Task statement
The answer is the exact run of lines in the listing below from the line containing "will it work?**" up to and including the line containing "Image repository |", with pictures removed.

-*-*-

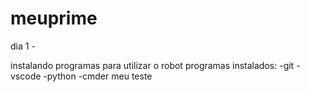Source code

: # meuprime 

dia 1 -

instalando programas para utilizar o robot
programas instalados:
-git
-vscode
-python
-cmder
meu teste


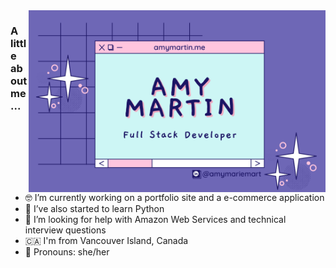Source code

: <img align="right" style="width:475px" src="/images/githubBanner.png" />

<h3>A little about me...</h3>
<ul>
  <li>🤓 I’m currently working on a portfolio site and a e-commerce application</li>
  <li>🌱 I’ve also started to learn Python</li>
  <li>💭 I’m looking for help with Amazon Web Services and technical interview questions</li>
  <li>🇨🇦 I'm from Vancouver Island, Canada</li>
  <li>🦋 Pronouns: she/her</li>
</ul>  
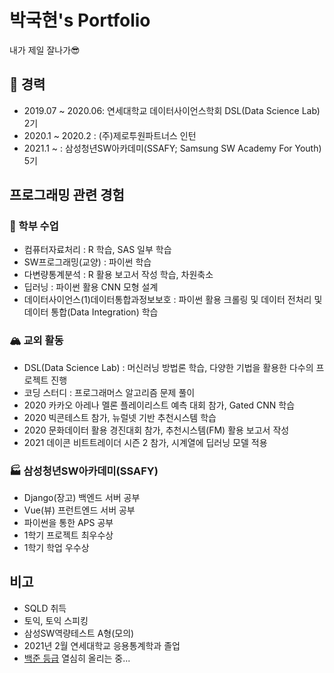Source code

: # 박국현's Portfolio

내가 제일 잘나가😎

## :construction_worker: 경력

- 2019.07 ~ 2020.06: 연세대학교 데이터사이언스학회 DSL(Data Science Lab) 2기
- 2020.1 ~ 2020.2 : (주)제로투원파트너스 인턴
- 2021.1 ~ : 삼성청년SW아카데미(SSAFY; Samsung SW Academy For Youth) 5기



## 프로그래밍 관련 경험

### :school: 학부 수업

- 컴퓨터자료처리 : R 학습, SAS 일부 학습
- SW프로그래밍(교양) : 파이썬 학습
- 다변량통계분석 : R 활용 보고서 작성 학습, 차원축소
- 딥러닝 : 파이썬 활용 CNN 모형 설계
- 데이터사이언스(1)데이터통합과정보보호 : 파이썬 활용 크롤링 및 데이터 전처리 및 데이터 통합(Data Integration) 학습

### 🏔 교외 활동

- DSL(Data Science Lab) : 머신러닝 방법론 학습, 다양한 기법을 활용한 다수의 프로젝트 진행
- 코딩 스터디 : 프로그래머스 알고리즘 문제 풀이
- 2020 카카오 아레나 멜론 플레이리스트 예측 대회 참가, Gated CNN 학습
- 2020 빅콘테스트 참가, 뉴럴넷 기반 추천시스템 학습
- 2020 문화데이터 활용 경진대회 참가, 추천시스템(FM) 활용 보고서 작성
- 2021 데이콘 비트트레이더 시즌 2 참가, 시계열에 딥러닝 모델 적용

### :factory: 삼성청년SW아카데미(SSAFY)

- Django(장고) 백엔드 서버 공부
- Vue(뷰) 프런트엔드 서버 공부
- 파이썬을 통한 APS 공부
- 1학기 프로젝트 최우수상
- 1학기 학업 우수상



## 비고

- SQLD 취득
- 토익, 토익 스피킹
- 삼성SW역량테스트 A형(모의)
- 2021년 2월 연세대학교 응용통계학과 졸업
- [백준 등급](https://www.acmicpc.net/user/kevin622) 열심히 올리는 중...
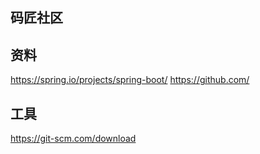 ## 码匠社区

## 资料
https://spring.io/projects/spring-boot/
https://github.com/

## 工具
https://git-scm.com/download
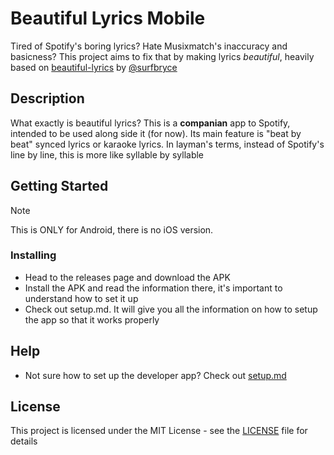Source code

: # Beautiful Lyrics Mobile

Tired of Spotify's boring lyrics? Hate Musixmatch's inaccuracy and basicness? This project aims to fix that by making lyrics *beautiful*, heavily based on [beautiful-lyrics](https://github.com/surfbryce/beautiful-lyrics) by [@surfbryce](https://github.com/surfbryce)

## Description

What exactly is beautiful lyrics? This is a **companian** app to Spotify, intended to be used along side it (for now). Its main feature is "beat by beat" synced lyrics or karaoke lyrics. In layman's terms, instead of Spotify's line by line, this is more like syllable by syllable

## Getting Started

> [!NOTE]
> This is ONLY for Android, there is no iOS version. 

### Installing

- Head to the releases page and download the APK
- Install the APK and read the information there, it's important to understand how to set it up
- Check out setup.md. It will give you all the information on how to setup the app so that it works properly

## Help
- Not sure how to set up the developer app? Check out [setup.md](https://github.com/LeNerd46/beautiful-lyrics-mobile/blob/main/setup.md)


## License

This project is licensed under the MIT License - see the [LICENSE](https://github.com/LeNerd46/beautiful-lyrics-mobile/blob/main/LICENSE) file for details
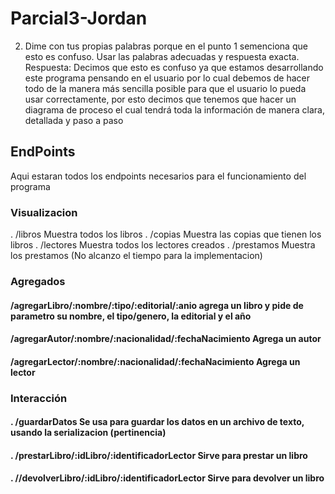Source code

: # Parcial3-Jordan
2. Dime con tus propias palabras porque en el punto 1 semenciona que esto es confuso. Usar las palabras adecuadas y respuesta exacta.
Respuesta: Decimos que esto es confuso ya que estamos desarrollando este programa pensando en el usuario por lo cual debemos de hacer todo de la manera más sencilla posible para que el usuario lo pueda usar correctamente, por esto decimos que tenemos que hacer un diagrama de proceso el cual tendrá toda la información de manera clara, detallada y paso a paso

## EndPoints
Aqui estaran todos los endpoints necesarios para el funcionamiento del programa
### Visualizacion
. /libros Muestra todos los libros
. /copias Muestra las copias que tienen los libros
. /lectores Muestra todos los lectores creados
. /prestamos Muestra los prestamos (No alcanzo el tiempo para la implementacion)

### Agregados
#### /agregarLibro/:nombre/:tipo/:editorial/:anio agrega un libro y pide de parametro su nombre, el tipo/genero, la editorial y el año
#### /agregarAutor/:nombre/:nacionalidad/:fechaNacimiento Agrega un autor
#### /agregarLector/:nombre/:nacionalidad/:fechaNacimiento Agrega un lector

### Interacción
#### . /guardarDatos Se usa para guardar los datos en un archivo de texto, usando la serializacion (pertinencia)
#### . /prestarLibro/:idLibro/:identificadorLector Sirve para prestar un libro
#### . //devolverLibro/:idLibro/:identificadorLector Sirve para devolver un libro
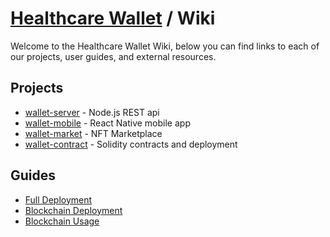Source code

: # [Healthcare Wallet](https://github.com/Healthcare-Wallet/wallet/tree/main) / Wiki

Welcome to the Healthcare Wallet Wiki, below you can find links to each of our projects, user guides, and external resources.

## Projects

* [wallet-server](https://github.com/Healthcare-Wallet/wallet/tree/main/wiki/projects/WalletServer.md) - Node.js REST api
* [wallet-mobile](https://github.com/Healthcare-Wallet/wallet/tree/main/wiki/projects/WalletMobile.md) - React Native mobile app
* [wallet-market](https://github.com/Healthcare-Wallet/wallet/tree/main/wiki/projects/WalletMarket.md) - NFT Marketplace
* [wallet-contract](https://github.com/Healthcare-Wallet/wallet/tree/main/wiki/projects/WalletContract.md) - Solidity contracts and deployment

## Guides

* [Full Deployment](https://github.com/Healthcare-Wallet/wallet/tree/main/wiki/guides/FullDeployment.md)
* [Blockchain Deployment](https://github.com/Healthcare-Wallet/wallet/tree/main/wiki/guides/BlockchainDeployment.md)
* [Blockchain Usage](https://github.com/Healthcare-Wallet/wallet/tree/main/wiki/guides/BlockchainUsage.md)
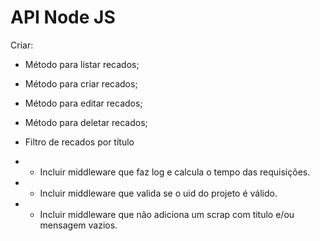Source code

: # API Node JS

Criar:

* Método para listar recados;
* Método para criar recados;
* Método para editar recados;
* Método para deletar recados;
* Filtro de recados por título

* * Incluir middleware que faz log e calcula o tempo das requisições.

* * Incluir middleware que valida se o uid do projeto é válido.

* * Incluir middleware que não adiciona um scrap com titulo e/ou mensagem vazios.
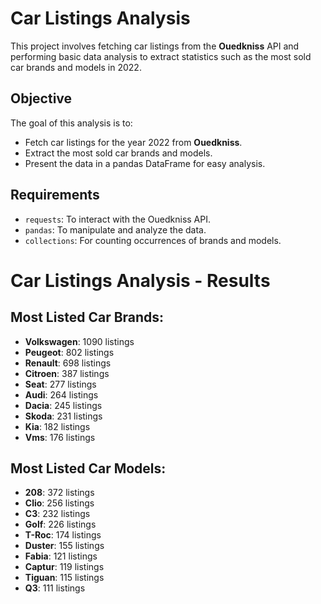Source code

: # Car Listings Analysis

This project involves fetching car listings from the **Ouedkniss** API and performing basic data analysis to extract statistics such as the most sold car brands and models in 2022.

## Objective

The goal of this analysis is to:
- Fetch car listings for the year 2022 from **Ouedkniss**.
- Extract the most sold car brands and models.
- Present the data in a pandas DataFrame for easy analysis.

## Requirements
- `requests`: To interact with the Ouedkniss API.
- `pandas`: To manipulate and analyze the data.
- `collections`: For counting occurrences of brands and models.


# Car Listings Analysis - Results

## Most Listed Car Brands:
- **Volkswagen**: 1090 listings
- **Peugeot**: 802 listings
- **Renault**: 698 listings
- **Citroen**: 387 listings
- **Seat**: 277 listings
- **Audi**: 264 listings
- **Dacia**: 245 listings
- **Skoda**: 231 listings
- **Kia**: 182 listings
- **Vms**: 176 listings

## Most Listed Car Models:
- **208**: 372 listings
- **Clio**: 256 listings
- **C3**: 232 listings
- **Golf**: 226 listings
- **T-Roc**: 174 listings
- **Duster**: 155 listings
- **Fabia**: 121 listings
- **Captur**: 119 listings
- **Tiguan**: 115 listings
- **Q3**: 111 listings
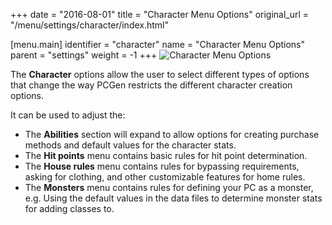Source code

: +++
date = "2016-08-01"
title = "Character Menu Options"
original_url = "/menu/settings/character/index.html"

[menu.main]
    identifier = "character"
    name = "Character Menu Options"
    parent = "settings"
        weight = -1
+++
![Character Menu Options](../../../images/preferences/character.png)

The **Character** options allow the user to select different types of
options that change the way PCGen restricts the different character
creation options.

It can be used to adjust the:

-   The **Abilities** section will expand to allow options for creating
    purchase methods and default values for the character stats.
-   The **Hit points** menu contains basic rules for hit
    point determination.
-   The **House rules** menu contains rules for bypassing requirements,
    asking for clothing, and other customizable features for home rules.
-   The **Monsters** menu contains rules for defining your PC as a
    monster, e.g. Using the default values in the data files to
    determine monster stats for adding classes to.



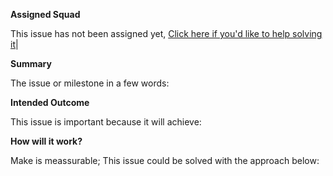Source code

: **Assigned Squad**

This issue has not been assigned yet, [Click here  if you'd like to help solving it](https://github/Web3-API/dao/contribute.md)|


**Summary**

The issue or milestone in  a few words:

**Intended Outcome**

This issue is important because it will achieve:

**How will it work?**

Make is meassurable; This issue could be solved with the approach below: 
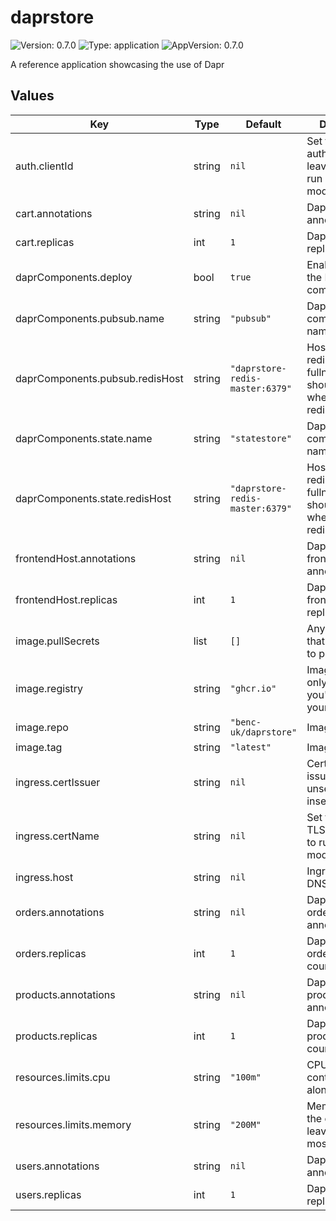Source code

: # daprstore

![Version: 0.7.0](https://img.shields.io/badge/Version-0.7.0-informational?style=flat-square) ![Type: application](https://img.shields.io/badge/Type-application-informational?style=flat-square) ![AppVersion: 0.7.0](https://img.shields.io/badge/AppVersion-0.7.0-informational?style=flat-square)

A reference application showcasing the use of Dapr

## Values

| Key | Type | Default | Description |
|-----|------|---------|-------------|
| auth.clientId | string | `nil` | Set this to enable authentication, leave unset to run in demo mode |
| cart.annotations | string | `nil` | Dapr store cart annotations |
| cart.replicas | int | `1` | Dapr store cart replica count |
| daprComponents.deploy | bool | `true` | Enable to deploy the Dapr components |
| daprComponents.pubsub.name | string | `"pubsub"` | Dapr pubsub component name |
| daprComponents.pubsub.redisHost | string | `"daprstore-redis-master:6379"` | Hostname of redis, fullnameOverride should be used when deploying redis helm chart |
| daprComponents.state.name | string | `"statestore"` | Dapr state store component name |
| daprComponents.state.redisHost | string | `"daprstore-redis-master:6379"` | Hostname of redis, fullnameOverride should be used when deploying redis helm chart |
| frontendHost.annotations | string | `nil` | Dapr store frontend host annotations |
| frontendHost.replicas | int | `1` | Dapr store frontend host replica count |
| image.pullSecrets | list | `[]` | Any pullsecrets that are required to pull the image |
| image.registry | string | `"ghcr.io"` | Image registry, only change if you're using your own images |
| image.repo | string | `"benc-uk/daprstore"` | Image repository |
| image.tag | string | `"latest"` | Image tag |
| ingress.certIssuer | string | `nil` | Cert manager issuer, leave unset to run in insecure mode |
| ingress.certName | string | `nil` | Set this to enable TLS, leave unset to run in insecure mode |
| ingress.host | string | `nil` | Ingress host DNS name |
| orders.annotations | string | `nil` | Dapr store orders annotations |
| orders.replicas | int | `1` | Dapr store orders replica count |
| products.annotations | string | `nil` | Dapr store products annotations |
| products.replicas | int | `1` | Dapr store products replica count |
| resources.limits.cpu | string | `"100m"` | CPU limit for the containers, leave alone mostly |
| resources.limits.memory | string | `"200M"` | Memory limit for the containers, leave alone mostly |
| users.annotations | string | `nil` | Dapr store users annotations |
| users.replicas | int | `1` | Dapr store users replica count |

-*-*-

Written response
**How will it work?**

Make is meassurable; This issue could be solved with the approach below: 
Source code

: # daprstore

![Version: 0.7.0](https://img.shields.io/badge/Version-0.7.0-informational?style=flat-square) ![Type: application](https://img.shields.io/badge/Type-application-informational?style=flat-square) ![AppVersion: 0.7.0](https://img.shields.io/badge/AppVersion-0.7.0-informational?style=flat-square)

A reference application showcasing the use of Dapr

## Values

| Key | Type | Default | Description |
|-----|------|---------|-------------|
| auth.clientId | string | `nil` | Set this to enable authentication, leave unset to run in demo mode |
| cart.annotations | string | `nil` | Dapr store cart annotations |
| cart.replicas | int | `1` | Dapr store cart replica count |
| daprComponents.deploy | bool | `true` | Enable to deploy the Dapr components |
| daprComponents.pubsub.name | string | `"pubsub"` | Dapr pubsub component name |
| daprComponents.pubsub.redisHost | string | `"daprstore-redis-master:6379"` | Hostname of redis, fullnameOverride should be used when deploying redis helm chart |
| daprComponents.state.name | string | `"statestore"` | Dapr state store component name |
| daprComponents.state.redisHost | string | `"daprstore-redis-master:6379"` | Hostname of redis, fullnameOverride should be used when deploying redis helm chart |
| frontendHost.annotations | string | `nil` | Dapr store frontend host annotations |
| frontendHost.replicas | int | `1` | Dapr store frontend host replica count |
| image.pullSecrets | list | `[]` | Any pullsecrets that are required to pull the image |
| image.registry | string | `"ghcr.io"` | Image registry, only change if you're using your own images |
| image.repo | string | `"benc-uk/daprstore"` | Image repository |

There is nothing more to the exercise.